Extracted records:
== Segment start ==

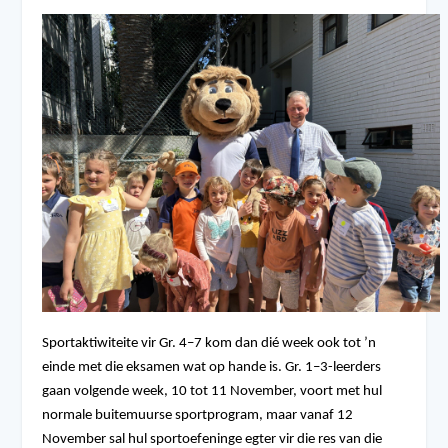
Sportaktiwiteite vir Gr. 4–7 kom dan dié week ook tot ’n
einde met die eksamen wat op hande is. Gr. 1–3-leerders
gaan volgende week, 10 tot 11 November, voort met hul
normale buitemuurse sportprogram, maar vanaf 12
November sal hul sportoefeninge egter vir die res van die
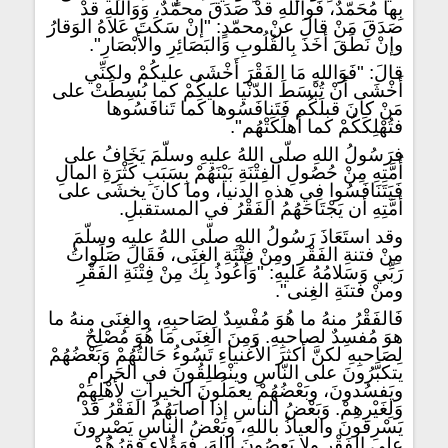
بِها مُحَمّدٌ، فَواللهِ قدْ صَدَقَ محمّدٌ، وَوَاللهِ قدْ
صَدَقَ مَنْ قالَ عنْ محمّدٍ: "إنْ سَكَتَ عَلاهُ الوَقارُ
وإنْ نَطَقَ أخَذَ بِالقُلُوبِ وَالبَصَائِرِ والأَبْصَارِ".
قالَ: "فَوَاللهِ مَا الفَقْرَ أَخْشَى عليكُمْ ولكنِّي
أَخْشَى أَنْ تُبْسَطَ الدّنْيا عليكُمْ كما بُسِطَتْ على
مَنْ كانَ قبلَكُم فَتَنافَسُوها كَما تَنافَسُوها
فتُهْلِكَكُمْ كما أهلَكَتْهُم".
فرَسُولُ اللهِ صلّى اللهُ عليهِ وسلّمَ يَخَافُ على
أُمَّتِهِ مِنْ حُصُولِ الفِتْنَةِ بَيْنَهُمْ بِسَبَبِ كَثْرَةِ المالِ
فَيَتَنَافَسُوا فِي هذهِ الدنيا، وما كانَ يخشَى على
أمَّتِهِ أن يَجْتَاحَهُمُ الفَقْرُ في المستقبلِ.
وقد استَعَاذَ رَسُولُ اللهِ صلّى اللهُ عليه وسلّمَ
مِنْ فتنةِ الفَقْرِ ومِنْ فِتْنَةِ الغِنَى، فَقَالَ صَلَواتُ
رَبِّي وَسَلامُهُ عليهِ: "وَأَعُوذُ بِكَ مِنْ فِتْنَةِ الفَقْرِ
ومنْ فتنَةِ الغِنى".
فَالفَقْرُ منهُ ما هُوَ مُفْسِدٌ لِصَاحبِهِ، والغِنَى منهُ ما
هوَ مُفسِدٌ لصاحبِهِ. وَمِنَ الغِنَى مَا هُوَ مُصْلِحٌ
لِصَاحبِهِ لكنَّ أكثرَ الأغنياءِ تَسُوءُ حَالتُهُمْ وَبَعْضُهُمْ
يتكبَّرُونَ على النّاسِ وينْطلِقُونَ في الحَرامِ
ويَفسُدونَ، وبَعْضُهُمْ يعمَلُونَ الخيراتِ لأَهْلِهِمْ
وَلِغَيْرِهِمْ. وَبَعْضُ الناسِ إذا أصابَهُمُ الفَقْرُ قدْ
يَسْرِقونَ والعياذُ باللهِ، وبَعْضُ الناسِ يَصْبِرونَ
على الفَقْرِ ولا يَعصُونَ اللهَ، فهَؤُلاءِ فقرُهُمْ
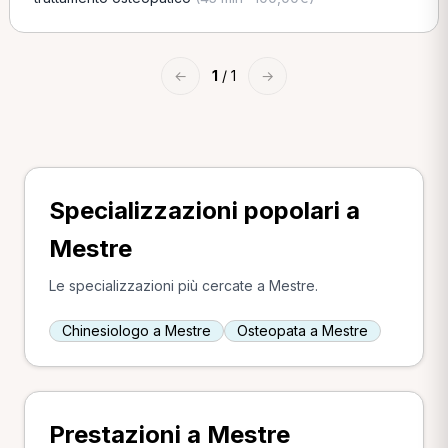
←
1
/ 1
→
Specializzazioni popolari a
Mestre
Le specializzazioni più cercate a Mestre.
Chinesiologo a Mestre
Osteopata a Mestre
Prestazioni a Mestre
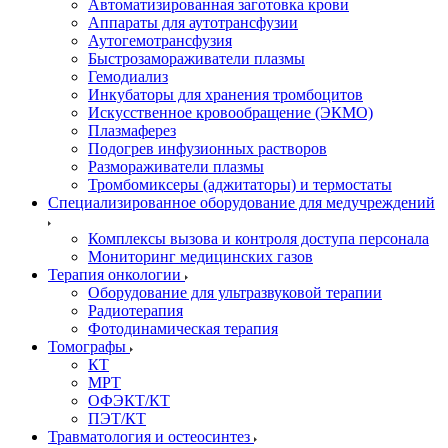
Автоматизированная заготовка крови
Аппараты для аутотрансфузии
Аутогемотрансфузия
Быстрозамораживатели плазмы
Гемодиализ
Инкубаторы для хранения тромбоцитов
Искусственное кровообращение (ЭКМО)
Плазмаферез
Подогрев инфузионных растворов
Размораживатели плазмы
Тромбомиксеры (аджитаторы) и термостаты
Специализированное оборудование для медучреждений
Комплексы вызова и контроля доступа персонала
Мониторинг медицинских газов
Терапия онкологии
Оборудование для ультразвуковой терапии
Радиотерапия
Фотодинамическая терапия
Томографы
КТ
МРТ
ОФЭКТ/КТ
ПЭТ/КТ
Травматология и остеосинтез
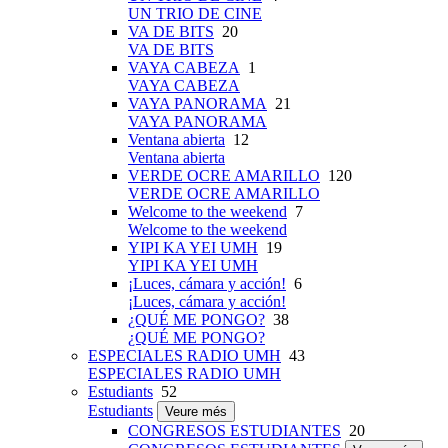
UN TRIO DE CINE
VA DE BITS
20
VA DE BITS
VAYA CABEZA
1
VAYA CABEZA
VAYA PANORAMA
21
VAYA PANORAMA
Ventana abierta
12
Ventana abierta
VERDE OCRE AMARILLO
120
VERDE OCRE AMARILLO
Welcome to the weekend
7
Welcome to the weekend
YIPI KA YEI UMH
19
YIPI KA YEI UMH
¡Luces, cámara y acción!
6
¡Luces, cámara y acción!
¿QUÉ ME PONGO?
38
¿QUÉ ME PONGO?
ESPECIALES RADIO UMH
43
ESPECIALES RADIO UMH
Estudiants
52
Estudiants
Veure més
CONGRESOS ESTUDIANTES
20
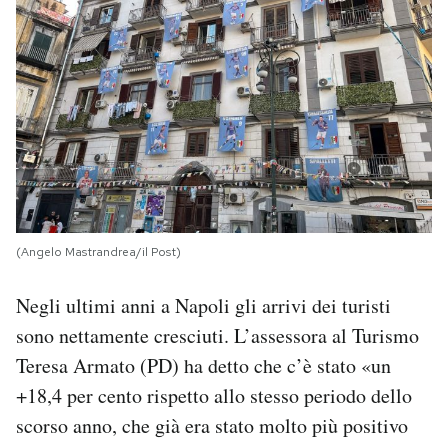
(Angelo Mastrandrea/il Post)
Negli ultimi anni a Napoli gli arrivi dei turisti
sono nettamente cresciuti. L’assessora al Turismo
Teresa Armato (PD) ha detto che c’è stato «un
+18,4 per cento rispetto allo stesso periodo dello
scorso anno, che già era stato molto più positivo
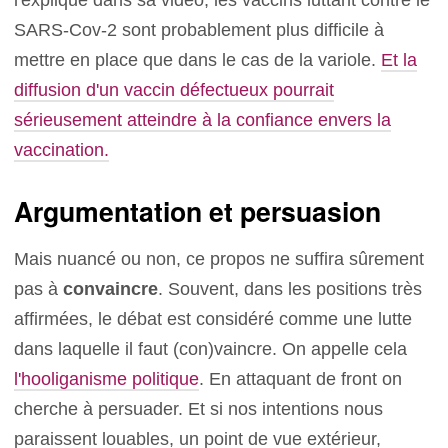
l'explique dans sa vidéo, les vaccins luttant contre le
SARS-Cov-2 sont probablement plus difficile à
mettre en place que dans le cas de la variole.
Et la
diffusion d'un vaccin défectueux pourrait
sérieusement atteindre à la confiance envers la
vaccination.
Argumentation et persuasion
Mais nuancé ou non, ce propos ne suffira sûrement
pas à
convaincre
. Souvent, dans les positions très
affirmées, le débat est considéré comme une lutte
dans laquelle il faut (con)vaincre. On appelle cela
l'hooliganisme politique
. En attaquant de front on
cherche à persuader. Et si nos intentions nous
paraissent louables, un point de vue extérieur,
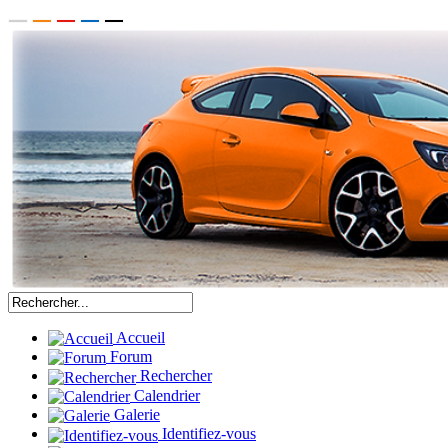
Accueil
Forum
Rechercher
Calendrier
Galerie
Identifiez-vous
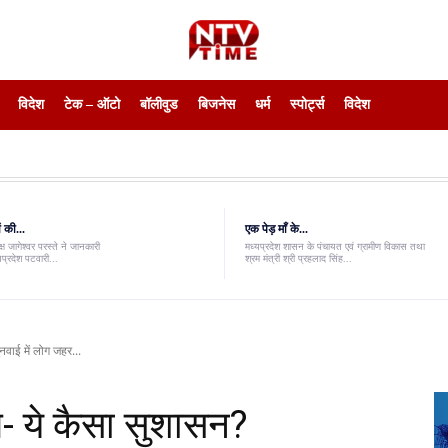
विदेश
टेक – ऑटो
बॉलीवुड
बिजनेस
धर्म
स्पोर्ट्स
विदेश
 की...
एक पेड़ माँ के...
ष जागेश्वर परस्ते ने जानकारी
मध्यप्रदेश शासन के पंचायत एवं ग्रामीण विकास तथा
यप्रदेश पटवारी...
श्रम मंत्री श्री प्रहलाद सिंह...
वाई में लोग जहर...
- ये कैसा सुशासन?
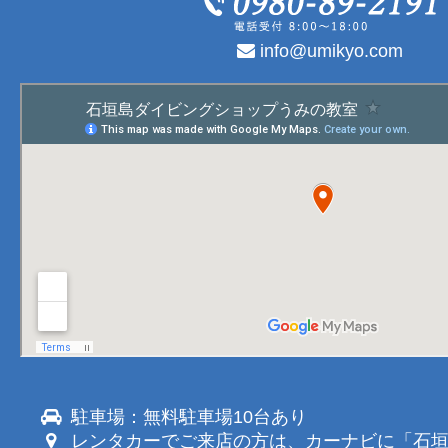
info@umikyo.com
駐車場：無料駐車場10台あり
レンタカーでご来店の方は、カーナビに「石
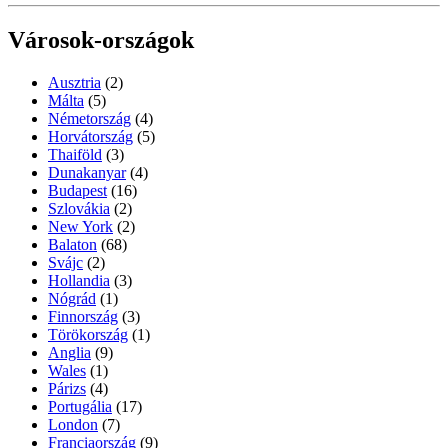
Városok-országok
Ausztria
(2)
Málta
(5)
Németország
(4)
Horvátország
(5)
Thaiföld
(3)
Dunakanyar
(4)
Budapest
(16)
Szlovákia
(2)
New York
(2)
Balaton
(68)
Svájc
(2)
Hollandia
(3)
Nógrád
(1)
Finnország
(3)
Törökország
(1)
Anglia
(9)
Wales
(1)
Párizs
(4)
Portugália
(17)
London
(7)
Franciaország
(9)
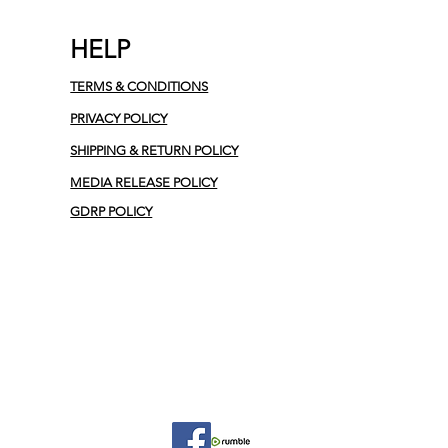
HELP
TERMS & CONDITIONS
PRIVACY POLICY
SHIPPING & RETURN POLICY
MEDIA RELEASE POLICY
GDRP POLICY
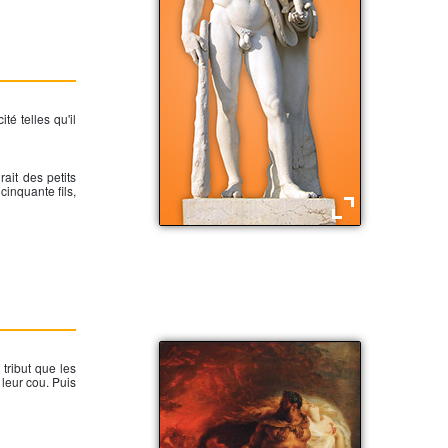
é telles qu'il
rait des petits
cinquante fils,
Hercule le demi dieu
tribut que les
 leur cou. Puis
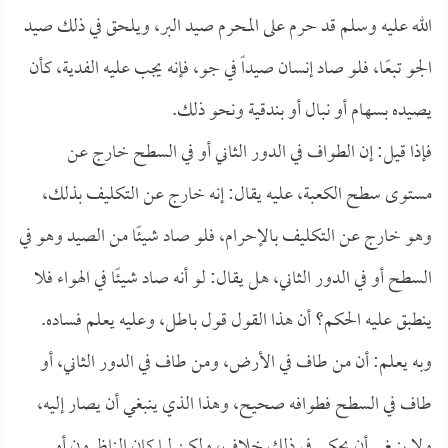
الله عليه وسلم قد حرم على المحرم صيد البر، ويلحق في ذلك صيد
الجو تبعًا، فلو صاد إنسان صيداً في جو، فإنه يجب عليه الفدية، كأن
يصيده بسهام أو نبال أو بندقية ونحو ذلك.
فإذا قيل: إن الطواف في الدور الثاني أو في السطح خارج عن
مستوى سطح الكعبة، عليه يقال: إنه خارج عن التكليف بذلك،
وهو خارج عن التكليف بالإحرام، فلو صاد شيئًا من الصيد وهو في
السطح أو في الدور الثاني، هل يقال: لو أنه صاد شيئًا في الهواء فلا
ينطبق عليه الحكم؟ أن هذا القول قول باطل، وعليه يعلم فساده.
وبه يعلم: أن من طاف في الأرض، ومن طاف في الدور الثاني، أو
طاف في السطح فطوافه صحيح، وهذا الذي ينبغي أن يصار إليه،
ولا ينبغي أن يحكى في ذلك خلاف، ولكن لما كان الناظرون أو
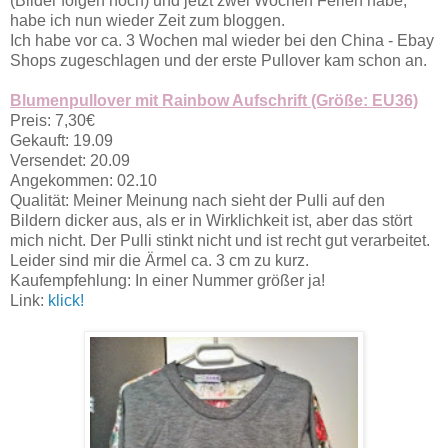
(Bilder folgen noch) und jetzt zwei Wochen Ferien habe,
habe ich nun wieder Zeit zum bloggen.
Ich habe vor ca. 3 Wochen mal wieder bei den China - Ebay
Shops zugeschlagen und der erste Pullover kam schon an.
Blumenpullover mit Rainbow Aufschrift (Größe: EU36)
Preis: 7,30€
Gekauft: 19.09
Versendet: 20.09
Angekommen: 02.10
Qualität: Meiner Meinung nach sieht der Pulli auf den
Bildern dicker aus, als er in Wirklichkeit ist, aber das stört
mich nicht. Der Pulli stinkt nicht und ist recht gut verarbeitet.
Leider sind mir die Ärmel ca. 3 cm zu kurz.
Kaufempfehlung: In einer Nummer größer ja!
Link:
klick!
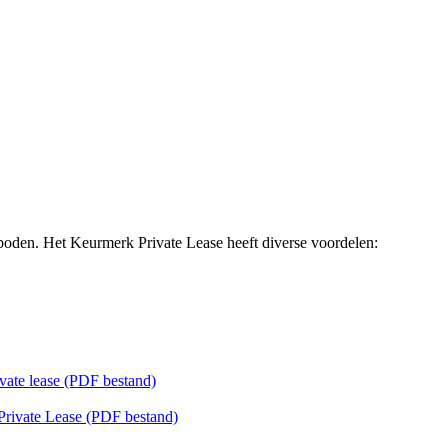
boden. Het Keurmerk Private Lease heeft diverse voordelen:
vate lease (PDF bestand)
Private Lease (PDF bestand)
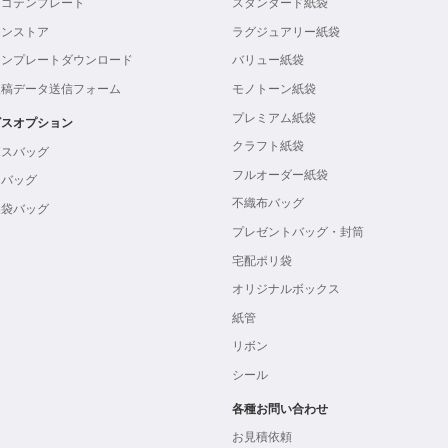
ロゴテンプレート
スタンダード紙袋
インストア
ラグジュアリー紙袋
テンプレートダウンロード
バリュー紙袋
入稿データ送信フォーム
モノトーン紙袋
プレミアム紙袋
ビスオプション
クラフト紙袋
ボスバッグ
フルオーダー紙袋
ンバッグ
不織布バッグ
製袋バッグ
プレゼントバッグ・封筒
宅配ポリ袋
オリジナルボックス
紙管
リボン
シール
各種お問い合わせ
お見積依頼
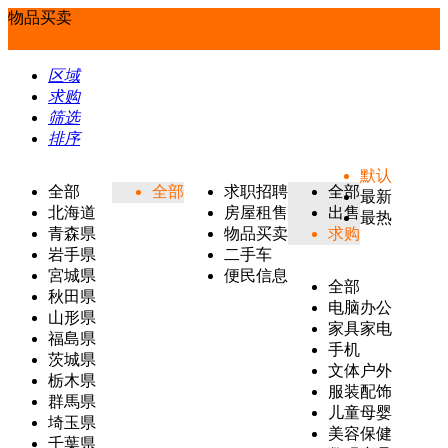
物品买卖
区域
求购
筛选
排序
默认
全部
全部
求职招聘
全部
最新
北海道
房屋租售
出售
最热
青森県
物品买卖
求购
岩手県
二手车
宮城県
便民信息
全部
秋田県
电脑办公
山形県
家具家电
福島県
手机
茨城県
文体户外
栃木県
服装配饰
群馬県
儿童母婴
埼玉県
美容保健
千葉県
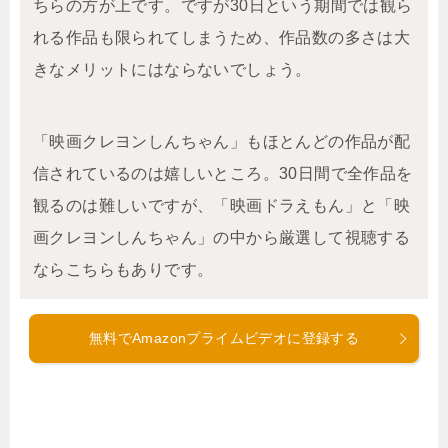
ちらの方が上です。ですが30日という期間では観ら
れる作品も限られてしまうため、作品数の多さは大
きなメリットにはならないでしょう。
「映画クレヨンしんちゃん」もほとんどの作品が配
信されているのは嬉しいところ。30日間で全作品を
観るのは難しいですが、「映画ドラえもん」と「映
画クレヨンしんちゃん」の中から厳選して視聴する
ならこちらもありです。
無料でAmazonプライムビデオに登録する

== Segment end ==

- **YOUR ASSIGNMENT**
Can you render the lines of the listing, from the line holding "UN TRIO DE CINE" through the line holding "scorso anno, che", both included, as a numbered list with blank lines skipped and the pictures left out?

- **SOLUTION**
1. UN TRIO DE CINE
2. VA DE BITS
3. 20
4. VA DE BITS
5. VAYA CABEZA
6. 1
7. VAYA CABEZA
8. VAYA PANORAMA
9. 21
10. VAYA PANORAMA
11. Ventana abierta
12. 12
13. Ventana abierta
14. VERDE OCRE AMARILLO
15. 120
16. VERDE OCRE AMARILLO
17. Welcome to the weekend
18. 7
19. Welcome to the weekend
20. YIPI KA YEI UMH
21. 19
22. YIPI KA YEI UMH
23. ¡Luces, cámara y acción!
24. 6
25. ¡Luces, cámara y acción!
26. ¿QUÉ ME PONGO?
27. 38
28. ¿QUÉ ME PONGO?
29. ESPECIALES RADIO UMH
30. 43
31. ESPECIALES RADIO UMH
32. Estudiants
33. 52
34. Estudiants
35. Veure més
36. CONGRESOS ESTUDIANTES
37. 20
38. (Angelo Mastrandrea/il Post)
39. Negli ultimi anni a Napoli gli arrivi dei turisti
40. sono nettamente cresciuti. L’assessora al Turismo
41. Teresa Armato (PD) ha detto che c’è stato «un
42. +18,4 per cento rispetto allo stesso periodo dello
43. scorso anno, che già era stato molto più positivo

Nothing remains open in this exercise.